Sulla

Plutarch

Plutarch. Plutarch's Lives, Vol. IV. Perrin, Bernadotte, translator. Cambridge, MA: Harvard University Press; London: William Heinemann Ltd., 1916.

When Sulla was about to transport his soldiers, and was in fear lest, when they had reached Italy, they should disperse to their several cities, in the first place, they took an oath of their own accord to stand by him, and to do no damage to Italy without his orders; and then, seeing that he needed much money, they made a free-will offering and contribution, each man according to his abundance. Sulla, however, would not accept their offering, but after thanking them and rousing their courage, crossed over to confront, as he himself says, fifteen hostile commanders with four hundred and fifty cohorts. But the Deity gave him most unmistakable foretokens of his successes.

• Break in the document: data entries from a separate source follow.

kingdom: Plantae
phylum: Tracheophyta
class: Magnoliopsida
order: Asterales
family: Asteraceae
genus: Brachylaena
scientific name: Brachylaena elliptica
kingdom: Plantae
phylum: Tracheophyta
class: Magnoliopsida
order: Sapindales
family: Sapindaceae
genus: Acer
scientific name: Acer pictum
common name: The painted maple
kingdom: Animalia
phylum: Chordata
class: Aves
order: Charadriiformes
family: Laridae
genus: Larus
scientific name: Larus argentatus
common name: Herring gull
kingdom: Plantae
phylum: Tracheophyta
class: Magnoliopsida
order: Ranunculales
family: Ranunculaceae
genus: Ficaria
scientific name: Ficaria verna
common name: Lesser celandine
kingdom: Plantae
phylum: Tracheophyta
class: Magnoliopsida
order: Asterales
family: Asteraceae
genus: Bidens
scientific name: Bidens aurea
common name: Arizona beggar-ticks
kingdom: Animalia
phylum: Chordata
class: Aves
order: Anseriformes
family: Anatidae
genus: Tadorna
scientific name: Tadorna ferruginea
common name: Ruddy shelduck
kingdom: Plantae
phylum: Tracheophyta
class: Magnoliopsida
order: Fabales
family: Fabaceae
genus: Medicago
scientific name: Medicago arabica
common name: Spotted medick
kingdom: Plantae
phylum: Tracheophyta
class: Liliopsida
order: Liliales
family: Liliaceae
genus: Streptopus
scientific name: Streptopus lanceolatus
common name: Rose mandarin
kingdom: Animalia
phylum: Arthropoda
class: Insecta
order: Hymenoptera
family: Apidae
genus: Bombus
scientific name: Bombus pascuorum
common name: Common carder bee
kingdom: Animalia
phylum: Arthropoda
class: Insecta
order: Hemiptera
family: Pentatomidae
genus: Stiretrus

For after he had sacrificed at once where he landed at Tarentum,[*](In the spring of 83 B.C. The main part of his forces, at any rate, must have landed at Brundisium.) the victim’s liver was seen to have an impression of a wreath of laurel, with two fillets hanging from it.[*](The typical triumphal crown.) And a little while before he crossed over from Greece, there were seen on Mount Tifatum in Campania, in the day time, two great he-goats fighting together, and doing everything that men do when they fight a battle. But it proved to be an apparition, and gradually rising from earth it dispersed itself generally in the air, like vague phantoms, and then vanished from sight.